◆ Task data
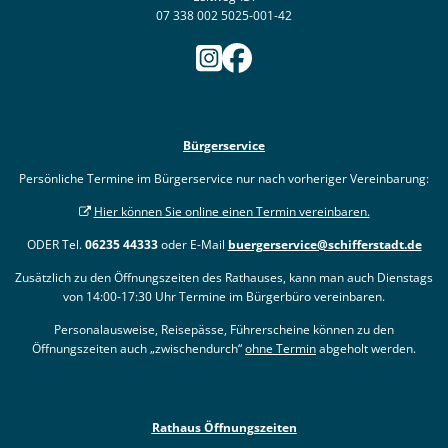
07 338 002 5025-001-42
Bürgerservice
Persönliche Termine im Bürgerservice nur nach vorheriger Vereinbarung:
Hier können Sie online einen Termin vereinbaren.
ODER Tel.
06235 44333
oder E-Mail
buergerservice@schifferstadt.de
Zusätzlich zu den Öffnungszeiten des Rathauses, kann man auch Dienstags
von 14:00-17:30 Uhr Termine im Bürgerbüro vereinbaren.
Personalausweise, Reisepässe, Führerscheine können zu den
Öffnungszeiten auch „zwischendurch“
ohne Termin
abgeholt werden.
Rathaus Öffnungszeiten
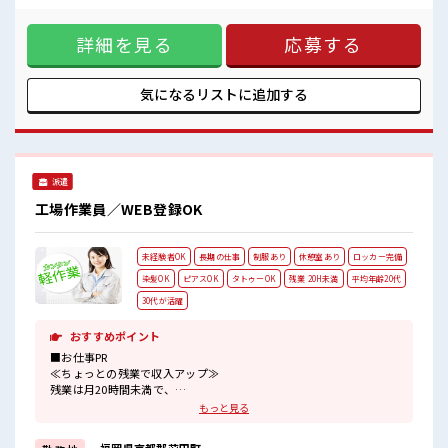
休憩室でホッと一息リフレッシュ！
職場≫ 明るすぎたり奇抜でなければ基本的に自由！ (規定有)
制服があると毎日の服選びに悩まずOK♪ ≪未経験OKの仕事
詳細を見る
応募する
≫ 新しいことにチャレンジするのは不安だけど、 しっかり働
く環境が整っています！ イチからスキルUP・ステップUP目
指していきましょう！ ≪自分に向いている仕事が探せる≫ 困
った事などがあれば、 担当がしっかりサポートします！ ■職
気になるリストに
追加する
場の雰囲気 少人数の職場だから一緒に働く仲間との距離もグ
ッと近い！ 髪型にこだわりのあるアナタは必見！ 髪型自由な
職場！ 休憩室でホッと一息リフレッシュ！
派遣
工場作業員／WEB登録OK
未経験者OK
長期の仕事
制服あり
休憩室あり
ロッカー完備
染髪OK
ピアスOK
タトゥーOK
残業 20H未満
平均年齢20代
30代が活躍
おすすめポイント
■お仕事PR
≪ちょっとの残業で収入アップ≫
残業は月20時間未満で、
ほどよく稼げます♪
もっと見る
≪髪色自由で自分らしく働く≫
明るすぎたり奇抜でなければ基本的に自由！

◆ Your assignment
Return the data exactly as it stands, minus the pictures.

◆ Result of the task
07 338 002 5025-001-42
Bürgerservice
Persönliche Termine im Bürgerservice nur nach vorheriger Vereinbarung:
Hier können Sie online einen Termin vereinbaren.
ODER Tel.
06235 44333
oder E-Mail
buergerservice@schifferstadt.de
Zusätzlich zu den Öffnungszeiten des Rathauses, kann man auch Dienstags
von 14:00-17:30 Uhr Termine im Bürgerbüro vereinbaren.
Personalausweise, Reisepässe, Führerscheine können zu den
Öffnungszeiten auch „zwischendurch“
ohne Termin
abgeholt werden.
Rathaus Öffnungszeiten
休憩室でホッと一息リフレッシュ！
職場≫ 明るすぎたり奇抜でなければ基本的に自由！ (規定有)
制服があると毎日の服選びに悩まずOK♪ ≪未経験OKの仕事
詳細を見る
応募する
≫ 新しいことにチャレンジするのは不安だけど、 しっかり働
く環境が整っています！ イチからスキルUP・ステップUP目
指していきましょう！ ≪自分に向いている仕事が探せる≫ 困
った事などがあれば、 担当がしっかりサポートします！ ■職
気になるリストに
追加する
場の雰囲気 少人数の職場だから一緒に働く仲間との距離もグ
ッと近い！ 髪型にこだわりのあるアナタは必見！ 髪型自由な
職場！ 休憩室でホッと一息リフレッシュ！
派遣
工場作業員／WEB登録OK
未経験者OK
長期の仕事
制服あり
休憩室あり
ロッカー完備
染髪OK
ピアスOK
タトゥーOK
残業 20H未満
平均年齢20代
30代が活躍
おすすめポイント
■お仕事PR
≪ちょっとの残業で収入アップ≫
残業は月20時間未満で、
ほどよく稼げます♪
もっと見る
≪髪色自由で自分らしく働く≫
明るすぎたり奇抜でなければ基本的に自由！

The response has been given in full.